Recorded data
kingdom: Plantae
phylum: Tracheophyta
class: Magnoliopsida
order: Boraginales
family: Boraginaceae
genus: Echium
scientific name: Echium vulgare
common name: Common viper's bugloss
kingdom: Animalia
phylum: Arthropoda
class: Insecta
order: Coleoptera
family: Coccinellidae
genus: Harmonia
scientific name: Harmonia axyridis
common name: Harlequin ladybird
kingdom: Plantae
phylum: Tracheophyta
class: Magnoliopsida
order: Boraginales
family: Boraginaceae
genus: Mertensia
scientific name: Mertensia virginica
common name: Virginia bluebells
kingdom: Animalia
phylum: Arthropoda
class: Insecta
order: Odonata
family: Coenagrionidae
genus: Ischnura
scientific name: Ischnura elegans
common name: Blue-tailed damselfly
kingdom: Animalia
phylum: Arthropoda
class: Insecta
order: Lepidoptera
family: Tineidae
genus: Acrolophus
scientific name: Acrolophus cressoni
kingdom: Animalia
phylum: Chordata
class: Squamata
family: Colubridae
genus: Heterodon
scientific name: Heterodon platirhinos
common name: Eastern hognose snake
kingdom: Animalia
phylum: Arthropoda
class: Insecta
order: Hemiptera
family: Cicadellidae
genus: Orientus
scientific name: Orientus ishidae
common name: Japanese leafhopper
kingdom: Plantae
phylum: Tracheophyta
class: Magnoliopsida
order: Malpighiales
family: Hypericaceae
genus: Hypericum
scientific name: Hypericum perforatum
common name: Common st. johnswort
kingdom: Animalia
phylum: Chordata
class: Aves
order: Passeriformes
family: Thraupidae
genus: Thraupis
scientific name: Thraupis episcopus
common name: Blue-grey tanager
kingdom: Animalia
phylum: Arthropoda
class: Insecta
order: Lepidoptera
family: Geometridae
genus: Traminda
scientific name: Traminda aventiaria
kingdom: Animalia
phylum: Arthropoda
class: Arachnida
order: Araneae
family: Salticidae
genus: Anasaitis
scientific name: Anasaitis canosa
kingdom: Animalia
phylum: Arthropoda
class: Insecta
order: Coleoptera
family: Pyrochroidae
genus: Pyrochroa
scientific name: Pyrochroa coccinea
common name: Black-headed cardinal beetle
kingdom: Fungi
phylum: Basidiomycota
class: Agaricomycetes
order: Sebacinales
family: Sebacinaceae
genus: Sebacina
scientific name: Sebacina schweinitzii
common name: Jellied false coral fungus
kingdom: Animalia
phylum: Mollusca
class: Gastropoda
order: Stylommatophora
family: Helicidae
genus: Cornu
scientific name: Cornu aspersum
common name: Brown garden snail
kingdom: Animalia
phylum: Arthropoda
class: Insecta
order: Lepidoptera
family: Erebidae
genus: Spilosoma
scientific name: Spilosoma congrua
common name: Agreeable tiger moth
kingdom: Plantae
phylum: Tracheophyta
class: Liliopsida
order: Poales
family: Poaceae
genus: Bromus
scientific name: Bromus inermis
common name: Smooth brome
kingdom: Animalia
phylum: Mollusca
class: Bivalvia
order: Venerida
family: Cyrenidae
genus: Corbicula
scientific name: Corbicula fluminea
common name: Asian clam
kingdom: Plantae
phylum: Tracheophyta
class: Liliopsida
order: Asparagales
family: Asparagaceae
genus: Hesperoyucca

## WHAT YOU WILL DO
Please reproduce all of the data above line for line, changing nothing.

## OUTPUT FOR THIS EXERCISE
kingdom: Plantae
phylum: Tracheophyta
class: Magnoliopsida
order: Boraginales
family: Boraginaceae
genus: Echium
scientific name: Echium vulgare
common name: Common viper's bugloss
kingdom: Animalia
phylum: Arthropoda
class: Insecta
order: Coleoptera
family: Coccinellidae
genus: Harmonia
scientific name: Harmonia axyridis
common name: Harlequin ladybird
kingdom: Plantae
phylum: Tracheophyta
class: Magnoliopsida
order: Boraginales
family: Boraginaceae
genus: Mertensia
scientific name: Mertensia virginica
common name: Virginia bluebells
kingdom: Animalia
phylum: Arthropoda
class: Insecta
order: Odonata
family: Coenagrionidae
genus: Ischnura
scientific name: Ischnura elegans
common name: Blue-tailed damselfly
kingdom: Animalia
phylum: Arthropoda
class: Insecta
order: Lepidoptera
family: Tineidae
genus: Acrolophus
scientific name: Acrolophus cressoni
kingdom: Animalia
phylum: Chordata
class: Squamata
family: Colubridae
genus: Heterodon
scientific name: Heterodon platirhinos
common name: Eastern hognose snake
kingdom: Animalia
phylum: Arthropoda
class: Insecta
order: Hemiptera
family: Cicadellidae
genus: Orientus
scientific name: Orientus ishidae
common name: Japanese leafhopper
kingdom: Plantae
phylum: Tracheophyta
class: Magnoliopsida
order: Malpighiales
family: Hypericaceae
genus: Hypericum
scientific name: Hypericum perforatum
common name: Common st. johnswort
kingdom: Animalia
phylum: Chordata
class: Aves
order: Passeriformes
family: Thraupidae
genus: Thraupis
scientific name: Thraupis episcopus
common name: Blue-grey tanager
kingdom: Animalia
phylum: Arthropoda
class: Insecta
order: Lepidoptera
family: Geometridae
genus: Traminda
scientific name: Traminda aventiaria
kingdom: Animalia
phylum: Arthropoda
class: Arachnida
order: Araneae
family: Salticidae
genus: Anasaitis
scientific name: Anasaitis canosa
kingdom: Animalia
phylum: Arthropoda
class: Insecta
order: Coleoptera
family: Pyrochroidae
genus: Pyrochroa
scientific name: Pyrochroa coccinea
common name: Black-headed cardinal beetle
kingdom: Fungi
phylum: Basidiomycota
class: Agaricomycetes
order: Sebacinales
family: Sebacinaceae
genus: Sebacina
scientific name: Sebacina schweinitzii
common name: Jellied false coral fungus
kingdom: Animalia
phylum: Mollusca
class: Gastropoda
order: Stylommatophora
family: Helicidae
genus: Cornu
scientific name: Cornu aspersum
common name: Brown garden snail
kingdom: Animalia
phylum: Arthropoda
class: Insecta
order: Lepidoptera
family: Erebidae
genus: Spilosoma
scientific name: Spilosoma congrua
common name: Agreeable tiger moth
kingdom: Plantae
phylum: Tracheophyta
class: Liliopsida
order: Poales
family: Poaceae
genus: Bromus
scientific name: Bromus inermis
common name: Smooth brome
kingdom: Animalia
phylum: Mollusca
class: Bivalvia
order: Venerida
family: Cyrenidae
genus: Corbicula
scientific name: Corbicula fluminea
common name: Asian clam
kingdom: Plantae
phylum: Tracheophyta
class: Liliopsida
order: Asparagales
family: Asparagaceae
genus: Hesperoyucca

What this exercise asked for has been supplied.